Begin at the line with "the man in dark blue uniform at <region>0, 165, 47, 456</region>" and write out every line after it, exactly, through the last line below, adding nothing.

[Opening DATA FOR REVIEW section]

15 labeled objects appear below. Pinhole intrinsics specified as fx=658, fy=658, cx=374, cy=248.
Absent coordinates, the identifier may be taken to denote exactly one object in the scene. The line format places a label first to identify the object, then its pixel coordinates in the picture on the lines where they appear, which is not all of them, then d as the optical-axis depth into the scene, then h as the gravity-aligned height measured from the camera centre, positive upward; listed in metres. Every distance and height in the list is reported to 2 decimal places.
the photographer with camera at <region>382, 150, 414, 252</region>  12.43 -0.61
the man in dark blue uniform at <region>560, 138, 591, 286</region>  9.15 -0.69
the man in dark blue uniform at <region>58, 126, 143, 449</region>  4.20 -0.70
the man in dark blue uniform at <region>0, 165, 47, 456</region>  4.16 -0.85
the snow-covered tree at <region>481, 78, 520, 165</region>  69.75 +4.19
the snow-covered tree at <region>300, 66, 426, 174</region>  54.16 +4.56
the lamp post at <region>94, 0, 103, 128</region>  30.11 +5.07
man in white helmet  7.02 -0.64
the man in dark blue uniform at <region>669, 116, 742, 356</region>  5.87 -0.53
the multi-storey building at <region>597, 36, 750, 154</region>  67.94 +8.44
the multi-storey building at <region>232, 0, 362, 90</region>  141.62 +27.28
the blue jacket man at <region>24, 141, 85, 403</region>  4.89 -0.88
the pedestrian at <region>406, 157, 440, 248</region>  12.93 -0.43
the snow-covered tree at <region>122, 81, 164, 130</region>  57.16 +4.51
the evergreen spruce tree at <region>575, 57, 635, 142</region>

[Closing DATA FOR REVIEW section]

__RESULT__.
the man in dark blue uniform at <region>0, 165, 47, 456</region>  4.16 -0.85
the snow-covered tree at <region>481, 78, 520, 165</region>  69.75 +4.19
the snow-covered tree at <region>300, 66, 426, 174</region>  54.16 +4.56
the lamp post at <region>94, 0, 103, 128</region>  30.11 +5.07
man in white helmet  7.02 -0.64
the man in dark blue uniform at <region>669, 116, 742, 356</region>  5.87 -0.53
the multi-storey building at <region>597, 36, 750, 154</region>  67.94 +8.44
the multi-storey building at <region>232, 0, 362, 90</region>  141.62 +27.28
the blue jacket man at <region>24, 141, 85, 403</region>  4.89 -0.88
the pedestrian at <region>406, 157, 440, 248</region>  12.93 -0.43
the snow-covered tree at <region>122, 81, 164, 130</region>  57.16 +4.51
the evergreen spruce tree at <region>575, 57, 635, 142</region>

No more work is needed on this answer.